East Stirlingshire traveled to play Rangers on 18 August 2012, where McWilliams earned the Man of the Match award after several point blank and double saves; these helped keep the score respectable as the Shire lost 5–1. He was recalled by Albion after an injury to Chris McCluskey.

McWilliams also coached the goalkeepers at youth level for Morton.

After his release by Albion Rovers, McWilliams returned to first club Largs Thistle. After leaving Largs, he moved to Greenock Juniors. After four seasons with his home club, Ryan signed a one-year deal with South Lanarkshire outfit Lesmahagow Juniors for season 2018–19.

Ryan decided to leave Lesmahagow and signed a deal with Govan-based side Benburb until the end of season 2018–2019.

After narrowly missing out on the West Region Championship Ryan continued his stay at Benburb until the summer of 2021 when he decided to leave due to injury.

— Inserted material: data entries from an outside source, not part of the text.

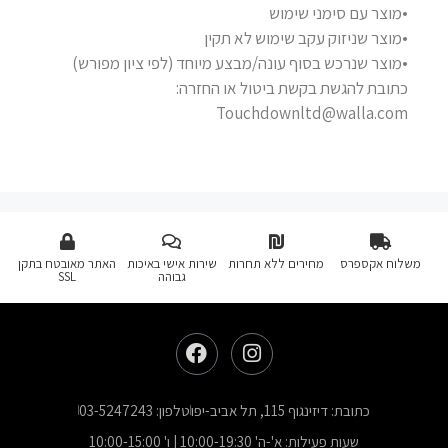
•מוצר עם סימני שימוש
•מוצר שניזוק עקב שימוש לא תקין
•מוצר שנרכש בסוף עונה/מבצע מיוחד (לפי ציון מפורש)
כתובת להגשת בקשת ביטול או החזרה:
Touchdownltd@walla.com
משלוח אקספרס
מחירים ללא תחרות
שירות אישי באיכות
האתר מאובטח בתקן
גבוהה
SSL
כתובת: דיזינגוף 115, תל אביב-יפו
טלפון: 03-5247243
שעות פעילות: א'-ה' 10:00-19:30 | ו' 10:00-15:00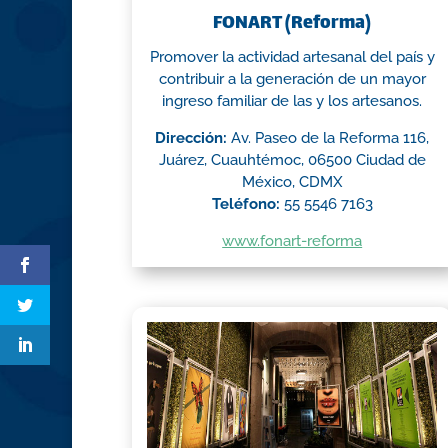
FONART (Reforma)
Promover la actividad artesanal del país y
contribuir a la generación de un mayor
ingreso familiar de las y los artesanos.
Dirección:
Av. Paseo de la Reforma 116,
Juárez, Cuauhtémoc, 06500 Ciudad de
México, CDMX
Teléfono:
55 5546 7163
www.fonart-reforma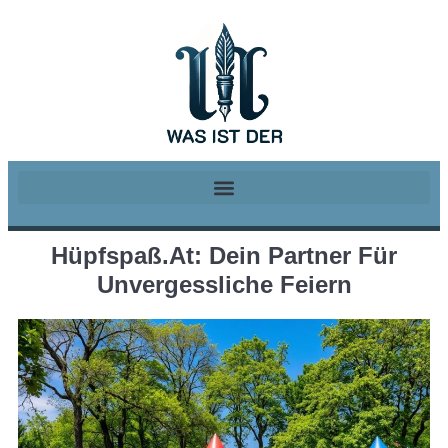
Hüpfspaß.at: Dein Partner Für
Unvergessliche Feiern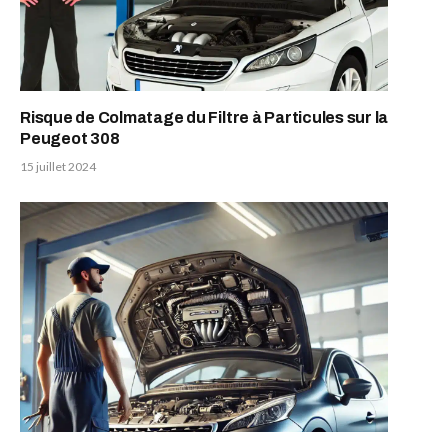
Risque de Colmatage du Filtre à Particules sur la
Peugeot 308
15 juillet 2024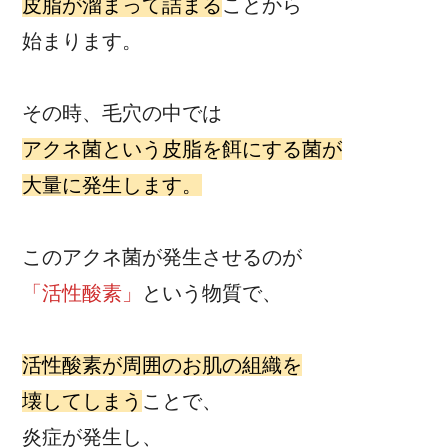
皮脂が溜まって詰まる
ことから
始まります。
その時、毛穴の中では
アクネ菌という皮脂を餌にする菌が
大量に発生します。
このアクネ菌が発生させるのが
「活性酸素」
という物質で、
活性酸素が周囲のお肌の組織を
壊してしまう
ことで、
炎症が発生し、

Ryan then moved on to newly formed West of Scotland Football League 4th division Paisley based side St.Peters. Ryan played a handful of games during this season but due to injury they were limited. After a solitary season, Ryan decided to return to hometown club Greenock Juniors.

Ryan is now currently out on loan until Christmas at Ayrshire outfit Saltcoats Victoria.

Ryan then signed permanently with Saltcoats Victoria until the end of the season.